Is the plan all-inclusive?

Our experience left us with further motivation to create an emergency plan that will take into account the many different types of emergencies that might occur. While you can’t prepare for every situation that might arise, an effective plan should consider all types of emergencies that are a potential for your region and include appropriate responses for each.

Have a Disaster Mitigation Plan

Should I send employees home? Can I keep them busy without power?

Each employee is likely to have at least a couple of hours of filing or other non-computer or phone-dependent work to keep them busy while determining whether it is necessary to send them home. Determine beforehand how you will deal with deadlines and employee workloads when the emergency keeps your employees from working for days at a time.

What about building management?

If your company operates out of a leased space, as we do, your plan should include communication with building management to coordinate the emergency response. Do not assume your building management personnel know your operational priorities. We found that our building management team made assumptions about scheduled power outages that did not factor in some of our specific power needs.

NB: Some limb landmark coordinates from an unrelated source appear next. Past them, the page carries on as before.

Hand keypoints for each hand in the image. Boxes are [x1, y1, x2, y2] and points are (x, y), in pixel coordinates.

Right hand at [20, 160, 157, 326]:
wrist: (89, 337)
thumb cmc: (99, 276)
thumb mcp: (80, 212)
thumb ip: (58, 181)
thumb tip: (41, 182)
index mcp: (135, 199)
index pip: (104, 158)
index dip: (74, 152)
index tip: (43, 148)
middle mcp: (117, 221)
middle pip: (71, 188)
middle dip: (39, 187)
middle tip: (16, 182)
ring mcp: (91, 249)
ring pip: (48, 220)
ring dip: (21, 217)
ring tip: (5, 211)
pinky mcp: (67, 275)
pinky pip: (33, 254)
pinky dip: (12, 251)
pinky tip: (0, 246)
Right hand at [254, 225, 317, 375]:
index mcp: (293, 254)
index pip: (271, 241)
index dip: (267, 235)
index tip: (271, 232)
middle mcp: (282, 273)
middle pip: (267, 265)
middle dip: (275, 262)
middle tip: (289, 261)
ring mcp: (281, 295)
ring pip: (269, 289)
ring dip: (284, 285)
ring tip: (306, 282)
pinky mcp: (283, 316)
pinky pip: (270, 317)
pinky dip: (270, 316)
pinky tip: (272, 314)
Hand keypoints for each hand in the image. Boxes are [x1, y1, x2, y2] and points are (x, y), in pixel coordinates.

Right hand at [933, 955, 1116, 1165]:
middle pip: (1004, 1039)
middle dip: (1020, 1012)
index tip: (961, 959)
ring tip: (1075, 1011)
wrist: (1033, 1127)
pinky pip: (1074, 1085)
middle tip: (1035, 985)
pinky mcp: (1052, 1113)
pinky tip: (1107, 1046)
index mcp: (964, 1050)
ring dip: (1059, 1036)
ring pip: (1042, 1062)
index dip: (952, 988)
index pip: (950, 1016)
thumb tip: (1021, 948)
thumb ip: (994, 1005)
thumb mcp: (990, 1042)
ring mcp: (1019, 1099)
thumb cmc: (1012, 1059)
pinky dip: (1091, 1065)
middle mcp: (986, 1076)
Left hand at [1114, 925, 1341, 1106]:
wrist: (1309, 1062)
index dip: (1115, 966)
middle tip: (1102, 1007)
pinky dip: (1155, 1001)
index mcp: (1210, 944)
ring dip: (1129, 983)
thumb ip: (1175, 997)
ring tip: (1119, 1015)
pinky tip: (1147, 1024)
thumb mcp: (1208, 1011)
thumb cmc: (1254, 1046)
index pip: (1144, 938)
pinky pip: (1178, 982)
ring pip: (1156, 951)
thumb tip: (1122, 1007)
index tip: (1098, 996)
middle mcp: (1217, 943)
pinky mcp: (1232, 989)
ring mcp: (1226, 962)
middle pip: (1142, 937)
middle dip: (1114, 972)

In the end, both your Emergency Response Plan and your Disaster Mitigation Plan should have clearly defined tasks. Each task needs a person assigned who fully understands how their efforts coordinate with all other tasks. As in your daily operations, communication is the key to effectively responding in times of emergency: communication with your staff, communication with your clients or customers, and communication with building management and/or service providers. Prepare now to minimize the pain of response to an emergency later!